● Task objective: Go through the records below and copy out every line that contains the word "Class".

● Given data:
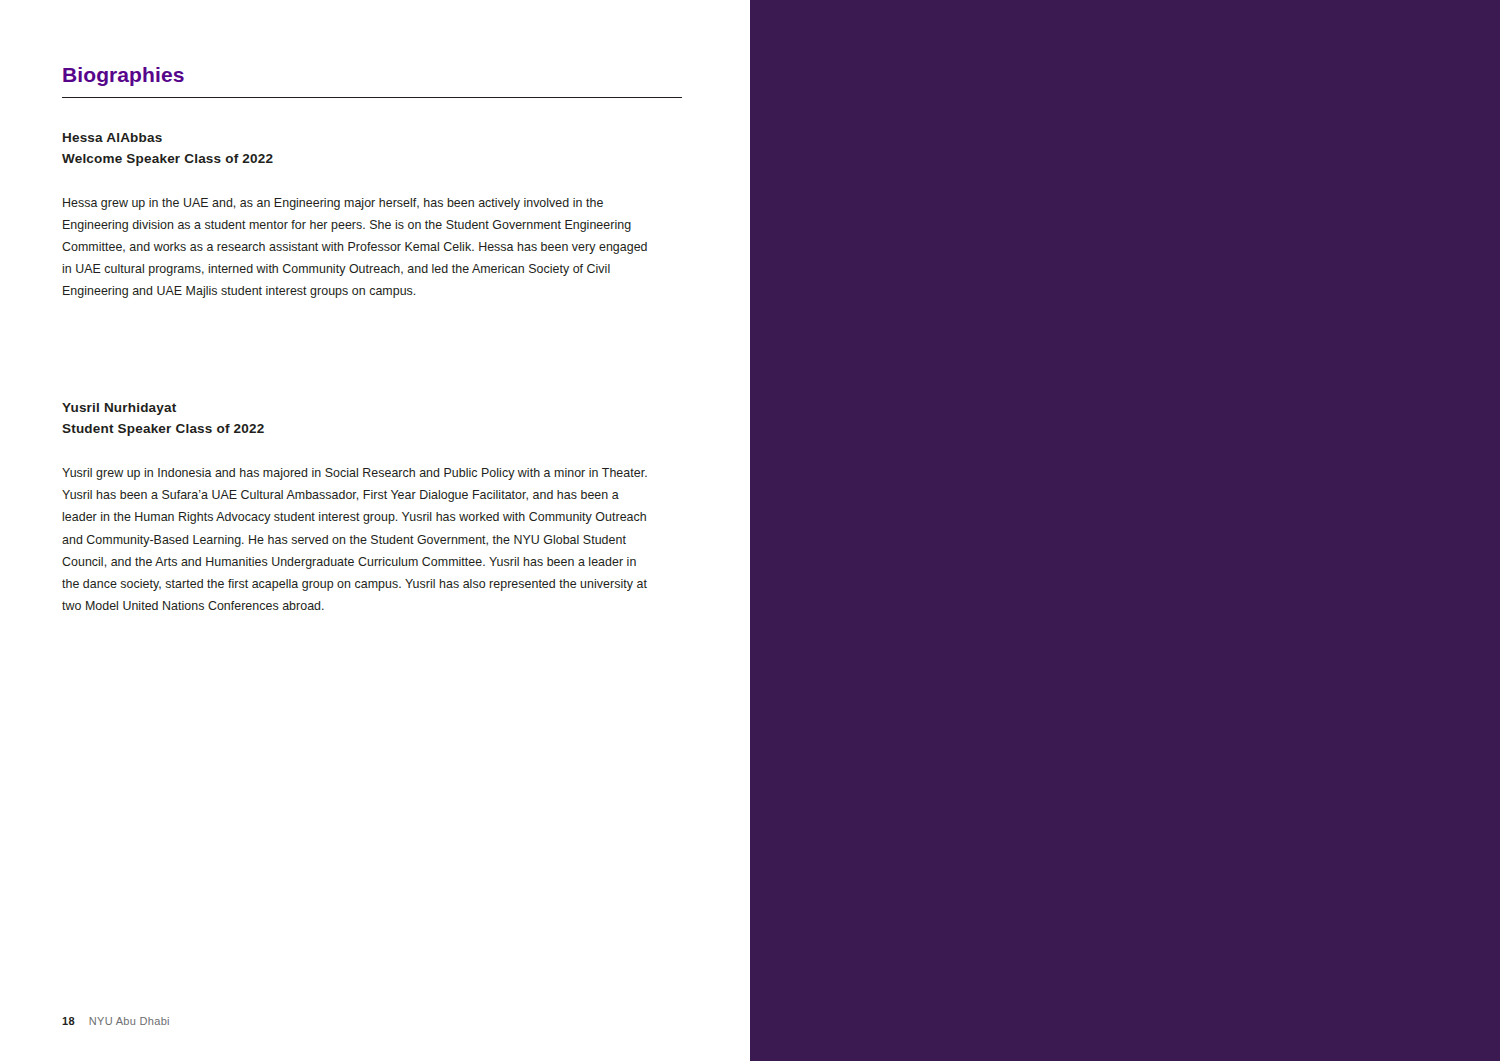Biographies
Hessa AlAbbas Welcome Speaker Class of 2022
Hessa grew up in the UAE and, as an Engineering major herself, has been actively involved in the Engineering division as a student mentor for her peers. She is on the Student Government Engineering Committee, and works as a research assistant with Professor Kemal Celik. Hessa has been very engaged in UAE cultural programs, interned with Community Outreach, and led the American Society of Civil Engineering and UAE Majlis student interest groups on campus.
Yusril Nurhidayat Student Speaker Class of 2022
Yusril grew up in Indonesia and has majored in Social Research and Public Policy with a minor in Theater. Yusril has been a Sufara’a UAE Cultural Ambassador, First Year Dialogue Facilitator, and has been a leader in the Human Rights Advocacy student interest group. Yusril has worked with Community Outreach and Community-Based Learning. He has served on the Student Government, the NYU Global Student Council, and the Arts and Humanities Undergraduate Curriculum Committee. Yusril has been a leader in the dance society, started the first acapella group on campus. Yusril has also represented the university at two Model United Nations Conferences abroad.
18 NYU Abu Dhabi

● Final answer:
Hessa AlAbbas Welcome Speaker Class of 2022
Yusril Nurhidayat Student Speaker Class of 2022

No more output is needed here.